Presque vingt ans se sont écoulés depuis ce triste et
funeste événement, et pourtant Cuba est toujours debout, décidée à résister. D’où l’importance vitale de
surmonter et de vaincre tout ce qui conspire contre le développement salubre de
notre économie.
Raúl a aussi rappelé que le système impérialiste
imposé à la planète menace sérieusement la survie de l’espèce humaine.
Nous avons maintenant un peuple qui est passé de
l’analphabétisme à l’un des niveaux d’éducation les plus élevés au monde, qui
est maître des médias et qui est capable de créer la conscience requise pour
surmonter de vieilles et nouvelles difficultés. Indépendamment de la nécessité
de promouvoir la connaissance, il serait absurde d’ignorer que, dans un monde
toujours plus complexe et changeant, celle de travailler et de créer les biens
matériels dont a besoin la société constitue le devoir fondamental de tout
citoyen. La Révolution a proclamé l’universalisation des connaissances, parce
qu’elle est consciente que plus il sait, et plus l’être humain sera utile dans
sa vie, mais elle n’a jamais cessé d’exalter le devoir sacré du travail
qu’exige la société. Le travail physique est au contraire une nécessité de
l’éducation et de la santé, et c’est bien pour cela que la Révolution,
s’inspirant d’un concept de Martí, a proclamé très tôt le principe de l’étude
et du travail. Notre éducation progressa considérablement quand la société
proclama le devoir du professorat et que des dizaines de milliers de jeunes
choisirent l’enseignement – ou ce qui était le plus nécessaire à la société.

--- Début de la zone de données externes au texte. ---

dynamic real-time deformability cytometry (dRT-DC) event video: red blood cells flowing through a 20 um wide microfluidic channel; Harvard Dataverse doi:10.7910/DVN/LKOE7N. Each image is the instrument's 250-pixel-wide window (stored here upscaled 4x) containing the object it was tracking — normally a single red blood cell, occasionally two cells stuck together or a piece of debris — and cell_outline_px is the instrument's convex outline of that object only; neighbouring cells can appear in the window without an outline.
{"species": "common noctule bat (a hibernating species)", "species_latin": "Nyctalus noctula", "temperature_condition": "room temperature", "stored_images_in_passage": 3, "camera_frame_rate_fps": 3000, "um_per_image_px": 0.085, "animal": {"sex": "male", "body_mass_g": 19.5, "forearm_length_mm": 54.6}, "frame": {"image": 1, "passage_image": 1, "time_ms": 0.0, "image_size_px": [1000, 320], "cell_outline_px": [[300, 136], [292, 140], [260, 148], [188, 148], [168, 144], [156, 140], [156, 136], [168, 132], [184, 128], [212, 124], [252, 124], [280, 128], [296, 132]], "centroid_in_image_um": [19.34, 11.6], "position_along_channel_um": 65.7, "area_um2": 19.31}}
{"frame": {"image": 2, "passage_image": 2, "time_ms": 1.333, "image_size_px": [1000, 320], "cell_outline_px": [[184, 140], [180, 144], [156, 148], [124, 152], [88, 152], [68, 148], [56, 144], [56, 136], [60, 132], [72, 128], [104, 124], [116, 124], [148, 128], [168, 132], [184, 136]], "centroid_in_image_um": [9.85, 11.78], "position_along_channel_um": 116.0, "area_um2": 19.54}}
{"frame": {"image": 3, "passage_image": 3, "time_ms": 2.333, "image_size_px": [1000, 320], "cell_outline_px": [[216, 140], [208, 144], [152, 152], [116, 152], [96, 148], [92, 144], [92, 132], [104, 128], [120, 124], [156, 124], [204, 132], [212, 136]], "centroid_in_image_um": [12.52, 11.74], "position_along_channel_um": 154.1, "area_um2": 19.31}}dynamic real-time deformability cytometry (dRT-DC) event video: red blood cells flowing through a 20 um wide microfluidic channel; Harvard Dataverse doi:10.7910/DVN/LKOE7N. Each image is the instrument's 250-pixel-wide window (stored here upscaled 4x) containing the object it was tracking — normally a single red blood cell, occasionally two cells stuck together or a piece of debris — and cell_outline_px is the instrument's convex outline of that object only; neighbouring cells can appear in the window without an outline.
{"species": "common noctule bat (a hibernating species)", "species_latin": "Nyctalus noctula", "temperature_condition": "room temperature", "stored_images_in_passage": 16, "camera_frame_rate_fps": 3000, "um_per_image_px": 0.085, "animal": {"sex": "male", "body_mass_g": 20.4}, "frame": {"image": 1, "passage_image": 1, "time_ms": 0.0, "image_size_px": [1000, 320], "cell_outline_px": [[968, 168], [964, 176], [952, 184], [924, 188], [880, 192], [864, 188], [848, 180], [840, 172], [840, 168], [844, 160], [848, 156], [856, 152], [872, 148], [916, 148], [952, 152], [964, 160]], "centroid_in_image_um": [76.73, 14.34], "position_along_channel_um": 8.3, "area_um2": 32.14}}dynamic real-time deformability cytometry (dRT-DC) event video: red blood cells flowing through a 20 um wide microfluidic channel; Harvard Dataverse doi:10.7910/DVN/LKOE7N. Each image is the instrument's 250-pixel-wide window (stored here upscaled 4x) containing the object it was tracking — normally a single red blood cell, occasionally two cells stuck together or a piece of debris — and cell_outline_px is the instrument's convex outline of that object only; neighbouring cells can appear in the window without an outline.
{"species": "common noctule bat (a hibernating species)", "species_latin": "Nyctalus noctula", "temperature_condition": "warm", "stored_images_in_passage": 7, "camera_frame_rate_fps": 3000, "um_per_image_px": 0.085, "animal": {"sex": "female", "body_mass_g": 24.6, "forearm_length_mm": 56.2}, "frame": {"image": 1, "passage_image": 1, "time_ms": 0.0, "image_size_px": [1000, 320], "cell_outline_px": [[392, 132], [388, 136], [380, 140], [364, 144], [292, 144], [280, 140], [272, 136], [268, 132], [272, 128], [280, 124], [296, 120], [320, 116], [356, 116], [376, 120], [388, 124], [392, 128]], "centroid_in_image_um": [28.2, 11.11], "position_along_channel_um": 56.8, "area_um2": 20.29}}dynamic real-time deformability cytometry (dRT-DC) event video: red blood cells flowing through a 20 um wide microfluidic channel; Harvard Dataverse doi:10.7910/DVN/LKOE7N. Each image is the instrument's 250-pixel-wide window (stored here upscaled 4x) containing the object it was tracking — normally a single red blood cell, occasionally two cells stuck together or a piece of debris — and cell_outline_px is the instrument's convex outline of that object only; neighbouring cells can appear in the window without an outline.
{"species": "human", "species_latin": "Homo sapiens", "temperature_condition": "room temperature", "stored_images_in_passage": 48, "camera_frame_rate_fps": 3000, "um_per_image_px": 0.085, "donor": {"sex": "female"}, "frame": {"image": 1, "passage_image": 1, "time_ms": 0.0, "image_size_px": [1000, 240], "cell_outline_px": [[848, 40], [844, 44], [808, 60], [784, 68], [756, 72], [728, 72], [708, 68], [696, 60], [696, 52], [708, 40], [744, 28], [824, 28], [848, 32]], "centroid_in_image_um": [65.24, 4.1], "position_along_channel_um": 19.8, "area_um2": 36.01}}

L’oubli de n’importe lequel de ces principes entrerait en conflit avec la
construction du socialisme.
À l’instar de tous les peuples du Tiers-monde, Cuba
est victime du vol éhonté de cerveaux et de force de travail jeune ; on ne
peut jamais coopérer à ce pillage de nos ressources humaines.

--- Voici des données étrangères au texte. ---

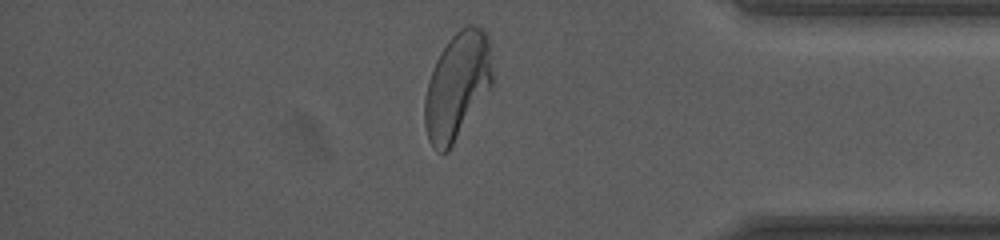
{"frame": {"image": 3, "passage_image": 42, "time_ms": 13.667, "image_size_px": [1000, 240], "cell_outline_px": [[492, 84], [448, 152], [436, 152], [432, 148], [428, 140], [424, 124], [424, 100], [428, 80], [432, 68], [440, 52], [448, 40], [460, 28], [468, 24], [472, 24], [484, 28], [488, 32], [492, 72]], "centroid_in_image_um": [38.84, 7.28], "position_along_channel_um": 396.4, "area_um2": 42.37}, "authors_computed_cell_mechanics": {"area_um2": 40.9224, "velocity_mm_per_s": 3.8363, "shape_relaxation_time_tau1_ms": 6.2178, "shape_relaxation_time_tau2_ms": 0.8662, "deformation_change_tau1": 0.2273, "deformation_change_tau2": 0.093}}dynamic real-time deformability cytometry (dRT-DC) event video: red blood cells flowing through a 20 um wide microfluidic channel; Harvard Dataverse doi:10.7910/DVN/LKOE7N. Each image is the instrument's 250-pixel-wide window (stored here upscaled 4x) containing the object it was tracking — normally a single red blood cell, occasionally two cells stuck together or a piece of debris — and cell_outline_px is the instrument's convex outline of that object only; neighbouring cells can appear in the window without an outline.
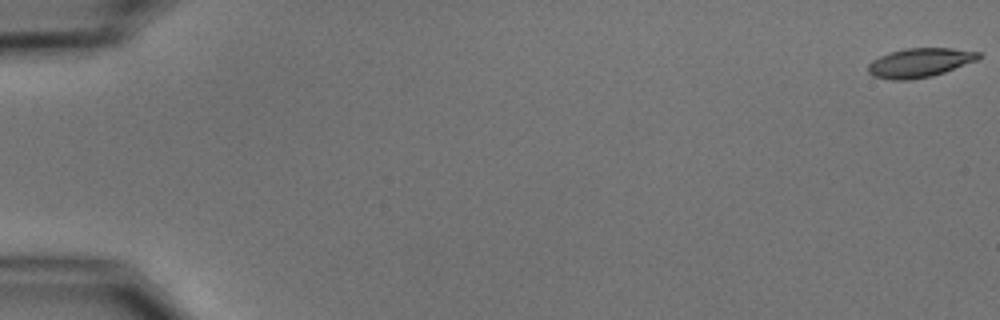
{"species": "common noctule bat (a hibernating species)", "species_latin": "Nyctalus noctula", "temperature_condition": "cold", "stored_images_in_passage": 3, "camera_frame_rate_fps": 3000, "um_per_image_px": 0.085, "animal": {"sex": "male", "body_mass_g": 15.6}, "frame": {"image": 1, "passage_image": 1, "time_ms": 0.0, "image_size_px": [1000, 320], "cell_outline_px": [[980, 56], [976, 60], [944, 72], [932, 76], [908, 80], [892, 80], [872, 76], [868, 72], [868, 64], [872, 60], [888, 52], [904, 48], [952, 48], [980, 52]], "centroid_in_image_um": [78.13, 5.32], "position_along_channel_um": 6.9, "area_um2": 18.73}}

La tâche à laquelle chacun consacrera sa vie ne peut
être le seul fruit du désir personnel ; il doit l’être aussi de
l’éducation. Le reclassement est une nécessité incontournable de toute société
humaine.
Les cadres du parti et de l’État devront se colleter
avec des problèmes toujours plus complexes. On demandera aux responsables de
l’éducation politique de s’y connaître plus que jamais en histoire et en
économie, justement à cause de la complexité de leur tâche. Il suffit de lire
les nouvelles qui arrivent tous les jours de partout pour comprendre que
l’ignorance et la superficialité sont absolument incompatibles avec les
responsabilités politiques. Les réactionnaires, les mercenaires, ceux qui
aspirent à la surconsommation et refusent de travailler et d’étudier auront
toujours moins de place dans la vie publique. Les démagogues, les
opportunistes, ceux qui aspirent à des solutions faciles en quête de
popularité, ne manqueront jamais dans la société humaine, mais ceux qui
trahissent la morale auront de moins en moins de possibilité de tromper. La
lutte nous a appris le mal que peuvent causer l’opportunisme et la trahison.
L’éducation des cadres sera la tâche la plus
importante à maîtriser par les partis révolutionnaires. Il n’y aura jamais de
solutions faciles ; la rigueur et l’exigence devront primer. Prenons
surtout garde à ceux qui, en même temps que l’eau du bain, jettent aussi les
principes et les rêves des peuples.
Il y a plusieurs jours déjà que je souhaitais parler
du Congrès de la jeunesse, mais j’ai préféré attendre que la presse en parle
afin de ne lui voler aucun espace.
Nous avons fêté hier, 7 avril, l’anniversaire de
Vilma. J’ai écouté avec émotion, à la télévision, sa voix accompagnée des fines
notes d’un piano. J’apprécie chaque jour plus son travail et tout ce qu’elle a
fait pour la Révolution et pour la Cubaine. Les raisons pour se battre et pour
vaincre ne cessent de se multiplier.